▶ [TASK REQUIREMENTS] A verbatim reproduction of the lines below, from the line containing "is a histology" through the line containing "expression analysis of", both ends included, is the whole required output.
** Opening SUPPLIED DATA block **
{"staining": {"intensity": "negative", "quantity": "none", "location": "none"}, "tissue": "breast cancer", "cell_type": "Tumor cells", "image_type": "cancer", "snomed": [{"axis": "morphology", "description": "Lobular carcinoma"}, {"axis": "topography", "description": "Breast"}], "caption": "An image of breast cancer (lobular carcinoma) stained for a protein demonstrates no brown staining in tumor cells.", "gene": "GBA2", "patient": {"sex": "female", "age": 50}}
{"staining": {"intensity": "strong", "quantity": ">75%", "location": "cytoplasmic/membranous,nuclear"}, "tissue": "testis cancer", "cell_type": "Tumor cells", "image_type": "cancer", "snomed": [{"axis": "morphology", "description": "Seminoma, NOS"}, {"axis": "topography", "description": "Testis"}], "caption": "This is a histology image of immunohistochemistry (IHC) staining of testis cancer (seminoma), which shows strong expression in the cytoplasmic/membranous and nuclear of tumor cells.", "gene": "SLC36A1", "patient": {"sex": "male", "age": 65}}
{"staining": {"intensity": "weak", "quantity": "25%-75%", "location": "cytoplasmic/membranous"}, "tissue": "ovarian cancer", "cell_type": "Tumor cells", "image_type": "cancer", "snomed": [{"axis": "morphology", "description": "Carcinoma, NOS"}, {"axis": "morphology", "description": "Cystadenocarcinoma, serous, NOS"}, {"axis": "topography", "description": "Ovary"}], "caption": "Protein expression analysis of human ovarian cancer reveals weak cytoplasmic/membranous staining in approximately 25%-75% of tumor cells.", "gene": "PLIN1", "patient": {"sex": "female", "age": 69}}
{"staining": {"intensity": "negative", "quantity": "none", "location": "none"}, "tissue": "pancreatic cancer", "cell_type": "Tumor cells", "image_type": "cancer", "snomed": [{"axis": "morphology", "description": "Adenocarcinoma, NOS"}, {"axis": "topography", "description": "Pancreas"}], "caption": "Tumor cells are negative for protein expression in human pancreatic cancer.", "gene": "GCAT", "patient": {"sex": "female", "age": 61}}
** Closing SUPPLIED DATA block **
▶ [SOLUTION TO THIS TASK]
{"staining": {"intensity": "strong", "quantity": ">75%", "location": "cytoplasmic/membranous,nuclear"}, "tissue": "testis cancer", "cell_type": "Tumor cells", "image_type": "cancer", "snomed": [{"axis": "morphology", "description": "Seminoma, NOS"}, {"axis": "topography", "description": "Testis"}], "caption": "This is a histology image of immunohistochemistry (IHC) staining of testis cancer (seminoma), which shows strong expression in the cytoplasmic/membranous and nuclear of tumor cells.", "gene": "SLC36A1", "patient": {"sex": "male", "age": 65}}
{"staining": {"intensity": "weak", "quantity": "25%-75%", "location": "cytoplasmic/membranous"}, "tissue": "ovarian cancer", "cell_type": "Tumor cells", "image_type": "cancer", "snomed": [{"axis": "morphology", "description": "Carcinoma, NOS"}, {"axis": "morphology", "description": "Cystadenocarcinoma, serous, NOS"}, {"axis": "topography", "description": "Ovary"}], "caption": "Protein expression analysis of human ovarian cancer reveals weak cytoplasmic/membranous staining in approximately 25%-75% of tumor cells.", "gene": "PLIN1", "patient": {"sex": "female", "age": 69}}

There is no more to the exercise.